◆ Document text
((

This is Real Dictators. Stalin found Russia with the wooden plough and he left it with atomic weapons and all
prepared for the space age in fact, which is a staggering achievement in 30 years.
Stalin's achievements were astonishing.
He'd created an industrial Russia.
He'd created a larger empire than any of the Tsars.
He'd conquered the whole of Eastern Europe.
He'd defeated Japan.
He left Russia as a nuclear and industrial power
and one of the two superpowers.
He wasn't a maniac.
He did this calmly, in full consideration, without any hysteria.
He managed the whole process and eliminated all opposition,
and he did it over a longer period.
He caused more death and more suffering than even Hitler.
It's a close-run thing, but I think perhaps he gets the prize
as the most evil thing the human race has ever produced.
In one sense, he was probably the most successful ruler
that Russia ever had.
In another sense, he'd achieved this at an absolutely
unacceptable price.
The casualties of 20 million people,
the suffering of 18 million people who went through
the Gulag camps, which were hell on earth.
The number of people, families destroyed,
it was totally unacceptable and unnecessary.
Stalin's propaganda was extremely effective,
and we have accounts of how he would work
late into the night developing slogans.
If Stalin had been born in the United States,
he would have been a first-class advertising executive
because he knew, he really understood how to get people to buy what he's selling. He was a master at that.

))

◆ Given entries

((

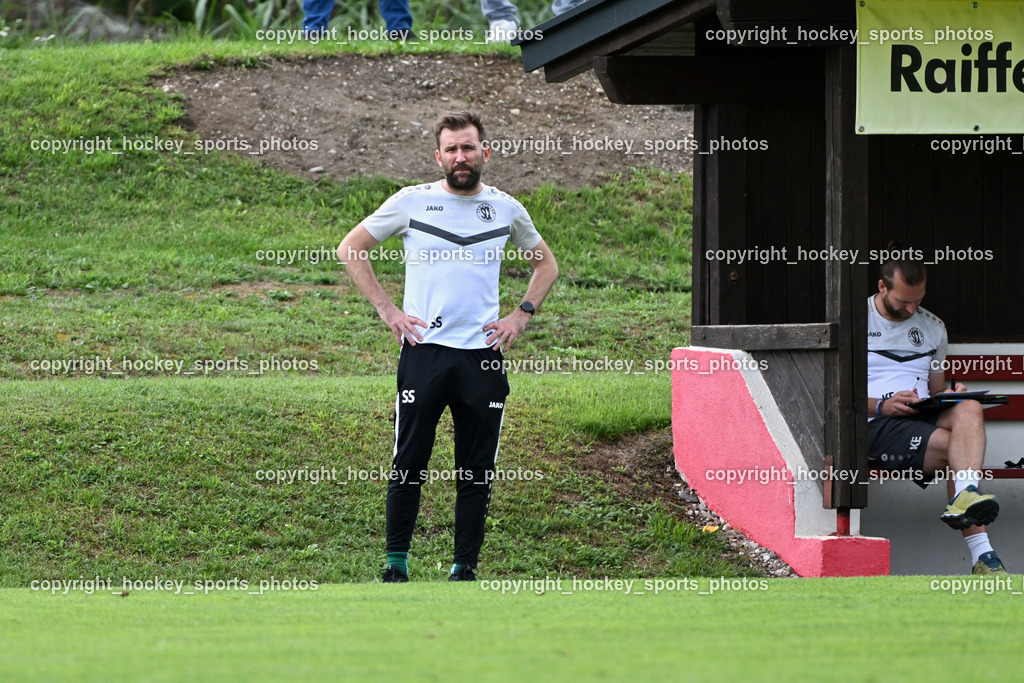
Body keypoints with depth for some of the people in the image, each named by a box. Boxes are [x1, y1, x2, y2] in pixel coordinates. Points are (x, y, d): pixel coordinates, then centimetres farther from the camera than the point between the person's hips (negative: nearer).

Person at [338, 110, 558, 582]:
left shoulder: (505, 209, 9)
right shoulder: (411, 202, 2)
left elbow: (546, 264, 25)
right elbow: (350, 250, 10)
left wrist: (522, 314, 10)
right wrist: (386, 309, 2)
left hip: (483, 354, 2)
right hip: (424, 350, -2)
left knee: (478, 470, 3)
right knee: (409, 464, -2)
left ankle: (465, 568, 10)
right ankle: (396, 564, 8)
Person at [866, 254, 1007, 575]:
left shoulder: (932, 328, 24)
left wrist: (952, 395, 4)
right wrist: (881, 406, -16)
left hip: (924, 417, 5)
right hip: (875, 425, -5)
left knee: (969, 409, -32)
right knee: (954, 447, -31)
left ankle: (965, 498, -53)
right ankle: (981, 553, -41)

))

◆ Task directions
In the text about Stalin, how many people are said to have gone through the Gulag camps?

◆ Your response
18 million people